DOCUMENT SEGMENT:
_____

True (Bad) Faith 2020? Part Two: Excavating the Legal Rationale for the ‘Emergency Clauses’ in the UK Internal Market Bill
Introduction: Brexit Denouement?
1 November 2020 saw the expiry of the time-limit for the United Kingdom to respond to the European Commission’s notice of infringement proceedings for breach of the EU-UK Withdrawal Agreement. On 9 November 2020, the House of Lords voted in favour of removal of the relevant clauses from the UK Internal Market Bill (UKIMB).
The denouement of this epilogic Brexit drama may be approaching. At the domestic level, the House of Commons will be faced with the decision whether or not to re-instate the ‘emergency clauses’. At the supranational level, the Commission will be faced with the choice whether to prosecute the infringement claim against the UK before the Court of Justice of the European Union (CJEU).
All of this will take place against the backdrop of attempts by the United Kingdom and the European Union to finalise a Future Relationship Agreement before the end of the transition period on 31 December 2020.
This post follows up the legal analysis of the Commission’s claim of breach of good faith on this blog. The objective is to analyse the UK government’s justifications for providing itself with a permission to breach the Withdrawal Agreement.
The hypothesis is advanced that the UK government has based its policy on an interpretation of Article 5 of the Protocol on Ireland/Northern Ireland (NIP) that would enable the EU to enforce its customs law on all goods movements from Great Britain (GB) to Northern Ireland (NI), rather than such EU law only being triggered by the limited condition of onward movement into the EU single market.

_____

EXTRACTED MATERIAL:
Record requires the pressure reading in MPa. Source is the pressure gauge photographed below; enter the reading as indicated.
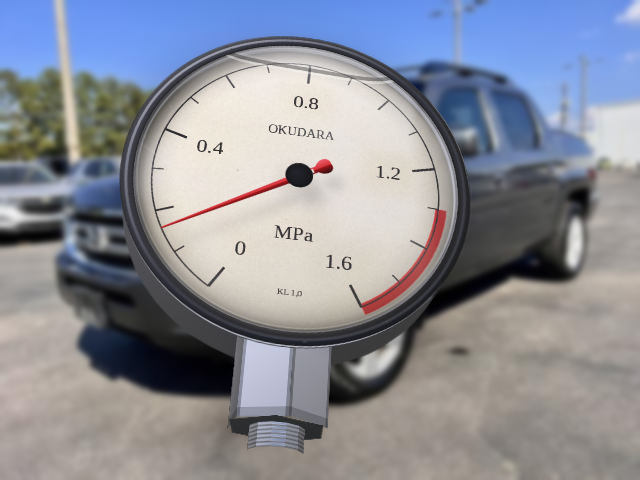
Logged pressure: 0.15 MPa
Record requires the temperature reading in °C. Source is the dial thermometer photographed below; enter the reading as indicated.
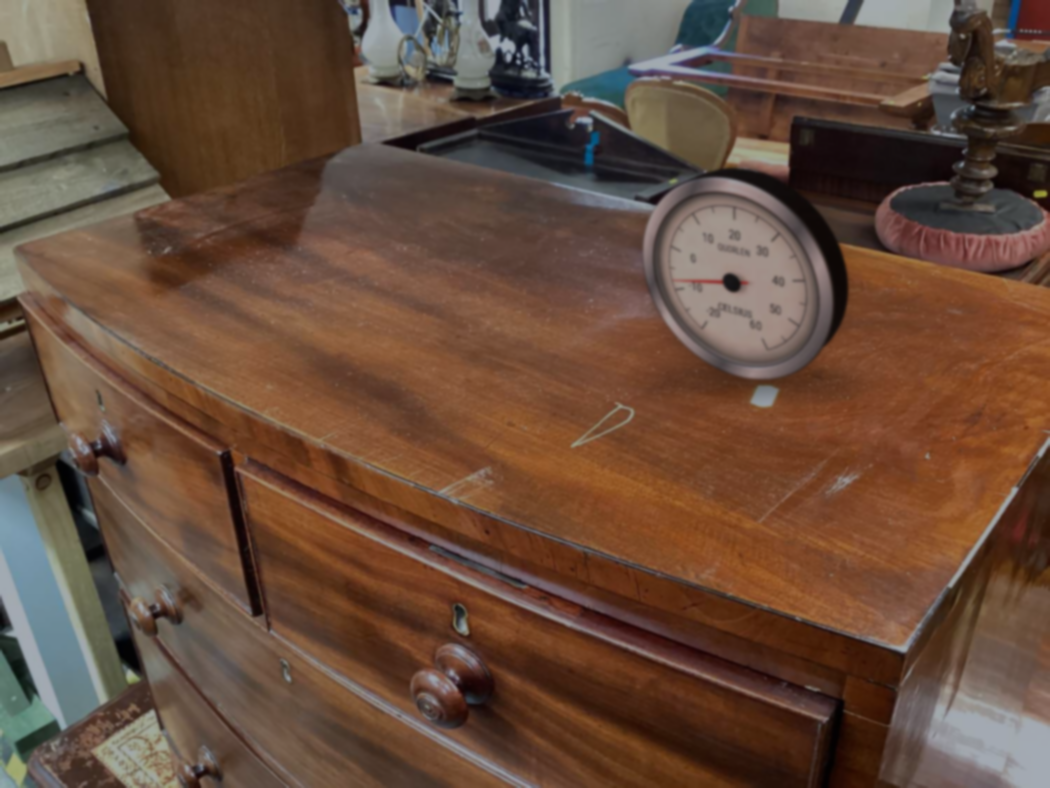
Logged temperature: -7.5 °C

_____

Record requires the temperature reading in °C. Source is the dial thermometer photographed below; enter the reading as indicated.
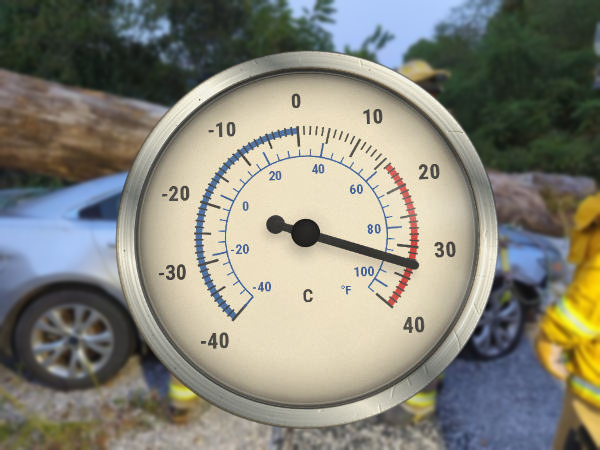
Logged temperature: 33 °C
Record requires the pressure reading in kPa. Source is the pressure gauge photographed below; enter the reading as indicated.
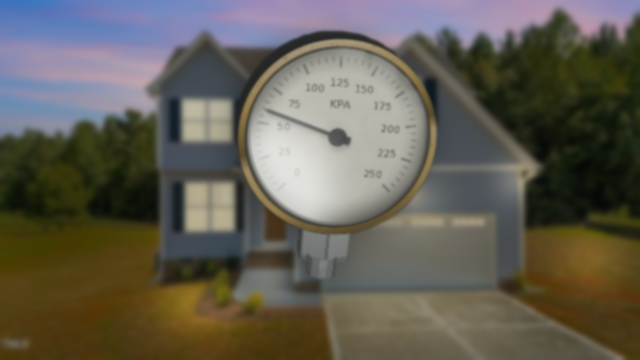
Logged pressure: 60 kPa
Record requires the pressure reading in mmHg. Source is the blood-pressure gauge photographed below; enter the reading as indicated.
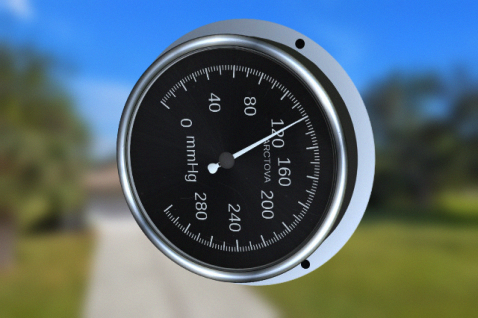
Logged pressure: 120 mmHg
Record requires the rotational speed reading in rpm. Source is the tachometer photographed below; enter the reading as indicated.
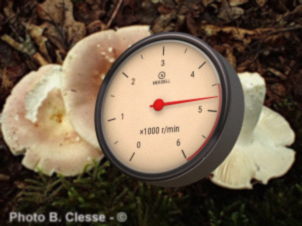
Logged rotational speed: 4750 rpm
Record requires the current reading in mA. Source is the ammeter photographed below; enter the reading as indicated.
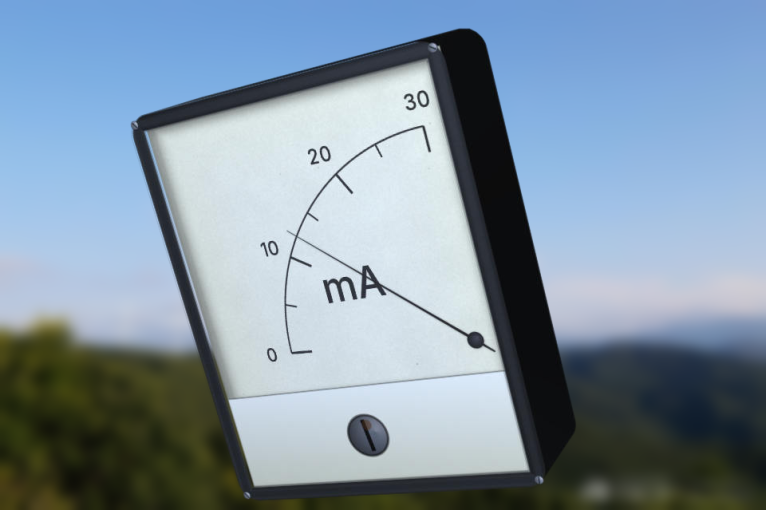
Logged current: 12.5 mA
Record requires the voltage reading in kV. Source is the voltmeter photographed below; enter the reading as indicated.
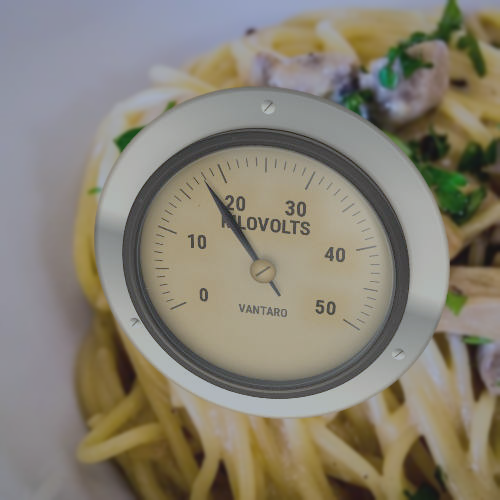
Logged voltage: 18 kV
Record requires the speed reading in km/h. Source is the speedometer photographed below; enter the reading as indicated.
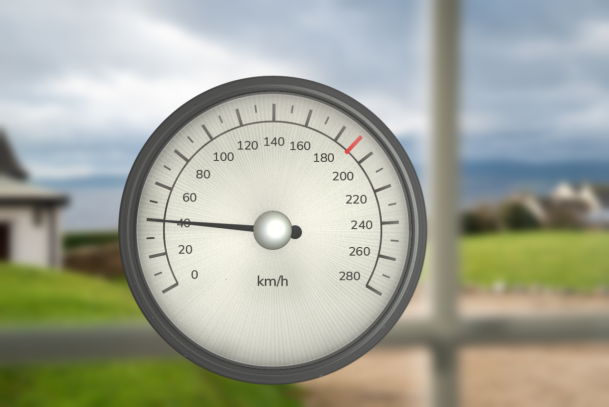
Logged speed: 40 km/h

_____

WHAT THIS EXERCISE ASKS:
[a] Reproduce the passage of the post on the UK Internal Market Bill from "1 November 2020" to "Market Bill (UKIMB).".
[b] According to the hypothesis in the post on the UK Internal Market Bill, what did the UK government base its policy on, and what would that basis allow the EU to do?
Rely solely on the post on the UK Internal Market Bill.

RESPONSES TO THE EXERCISE:
[a]
1 November 2020 saw the expiry of the time-limit for the United Kingdom to respond to the European Commission’s notice of infringement proceedings for breach of the EU-UK Withdrawal Agreement. On 9 November 2020, the House of Lords voted in favour of removal of the relevant clauses from the UK Internal Market Bill (UKIMB).

[b] The hypothesis holds that the UK government based its policy on an interpretation of Article 5 of the Protocol on Ireland/Northern Ireland. That interpretation would let the EU enforce its customs law on all goods movements from Great Britain to Northern Ireland. EU customs law would then apply beyond the limited condition of onward movement into the EU single market.